At this point, there are several reasons why it seems impossible that interest rates could ever go up to a more normal level. To begin with, the banking industry, consumers, the financial markets and the economy as a whole is extremely fragile, leveraged and addicted to ultra-cheap money. Secondly, the Federal Reserve and federal government is very concerned about the effect that lower housing prices might have on the economy and tax revenues. For those reasons alone, I think the Fed will do whatever it can to keep interest rates down, via its management of the interest rates it controls and the coercion of the longer-term interest rates that it does not directly control.
However, my personal opinion is that one reason remains foremost behind the efforts to artificially control interest rates: government debt.
Everyone pretty much knows that the federal has been growing for the last few decades with especially rapid increases in debt over the past decade. According to the Federal Treasury, total debt outstanding, including "intragovernmental" debt (debt between government agencies, e.g., with the Social Security Administration), has risen from about $300 billion in 1970, surpassing $1 trillion in 1981, $10 trillion in late 2008 and now surpassing $17 trillion (see chart below).

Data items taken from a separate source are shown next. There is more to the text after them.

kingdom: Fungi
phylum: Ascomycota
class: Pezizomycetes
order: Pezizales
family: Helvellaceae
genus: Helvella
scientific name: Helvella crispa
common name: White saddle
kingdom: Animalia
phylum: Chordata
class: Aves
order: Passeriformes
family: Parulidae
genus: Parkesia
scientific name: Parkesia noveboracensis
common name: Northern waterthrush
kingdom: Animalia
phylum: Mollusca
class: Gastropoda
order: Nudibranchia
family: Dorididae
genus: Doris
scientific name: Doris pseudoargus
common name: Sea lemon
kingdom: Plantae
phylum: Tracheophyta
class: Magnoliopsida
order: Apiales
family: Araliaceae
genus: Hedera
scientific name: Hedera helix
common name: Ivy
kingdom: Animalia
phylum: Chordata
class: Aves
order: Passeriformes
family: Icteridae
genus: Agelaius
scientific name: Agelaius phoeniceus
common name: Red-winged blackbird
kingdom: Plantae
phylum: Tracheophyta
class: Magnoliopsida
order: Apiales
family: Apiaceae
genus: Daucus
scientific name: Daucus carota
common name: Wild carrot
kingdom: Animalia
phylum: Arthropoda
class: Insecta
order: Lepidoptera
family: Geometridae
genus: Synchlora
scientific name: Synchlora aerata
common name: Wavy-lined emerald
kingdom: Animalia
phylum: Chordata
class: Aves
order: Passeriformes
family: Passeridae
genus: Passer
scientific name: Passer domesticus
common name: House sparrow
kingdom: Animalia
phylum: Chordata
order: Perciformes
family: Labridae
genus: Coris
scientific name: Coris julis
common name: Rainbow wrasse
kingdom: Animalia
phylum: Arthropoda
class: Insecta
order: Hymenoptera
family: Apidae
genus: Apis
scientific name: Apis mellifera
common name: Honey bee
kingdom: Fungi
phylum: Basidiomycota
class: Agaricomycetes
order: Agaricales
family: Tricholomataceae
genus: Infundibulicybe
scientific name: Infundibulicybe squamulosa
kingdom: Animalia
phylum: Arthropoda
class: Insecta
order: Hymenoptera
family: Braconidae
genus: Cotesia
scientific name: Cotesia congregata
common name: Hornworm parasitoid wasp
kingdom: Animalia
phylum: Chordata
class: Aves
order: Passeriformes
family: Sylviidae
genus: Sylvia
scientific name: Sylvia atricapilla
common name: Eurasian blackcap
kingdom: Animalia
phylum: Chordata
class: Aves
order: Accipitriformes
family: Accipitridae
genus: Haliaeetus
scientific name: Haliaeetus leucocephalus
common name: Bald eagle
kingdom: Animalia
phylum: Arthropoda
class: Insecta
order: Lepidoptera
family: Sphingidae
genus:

Of today's $17 trillion in debts, about $12 trillion is in "marketable" securities, such T-bonds, bills, and savings bonds. Those debts require the government (and its taxpayers) to pay interest on those debts. What we will see is that even as outstanding debt has greatly increased, the interest payments on that debt has, thus far, been quite stable. And this, as the Federal Reserve, Treasury and White House are well aware, is because interest rates have been kept so low, especially over the last decade. The graph below compares the accumulation of government debt over the last 13 years with interest rates and interest payments.
In this graph the rising red line shows total debt outstanding and the (mostly) falling pink line represents the average interest rate paid on outstanding government debt. But notice how the blue line is quite stable over this period, hovering close to the line around the number 4. That number 4 represents $400 billion in yearly interest payments. That sounds like a lot, and it is a lot, but those interest payments would have been a lot higher if not for the generally falling interest rates over the period. For example, if today's interest payments were based on the more than 6% interest rate existing in 2000, then 2013's interest payments would be closer to a trillion than the $400 billion level that has existed for the last 13 years.
If interest rates were to rise the government's finances would be in a worse mess than they already are. In fact, just a 2% rise in the interest rates it pays on its debt would mean more than $200 billion in additional yearly interest payments. That fact makes the Congressional wrangling over the budget rather silly as they argue over a few tens of billions of dollars. In the future, the interest rates the government pays on its debts will have an increasingly important influence on the government's spending demands. Imagine if the government had to pay a 6% interest rate on $25 trillion of debt (unfortunately, that level of debt is coming all too soon). That would be $1.5 trillion in yearly interest payments alone. That's more than the total amount the government currently collects in income taxes every year. If interest rates went even higher, debt interest payments would quickly make the government insolvent and the only recourse would be massive inflation or outright debt default.
Without the government exerting its power over interest rates, the increasingly risky government finances would result in higher interest rates. That is the basic risk-return tradeoff that governs economics – higher risk (more government debt), means a higher return (or interest rate) that will be demanded from bondholders. But since the government directly controls short term interest rates and exerts powerful influence on the financial industry as a whole, the government will continue to do whatever is in its power to limit the interest rates and the interest it pays on its debt. No matter how high inflation becomes the government will obfuscate its seriousness and attempt to keep interest rates as low as possible for as long as possible. Excepting a massive cut (perhaps 30%) in government spending, there will be no other way out for the government to manage the interest on its debt.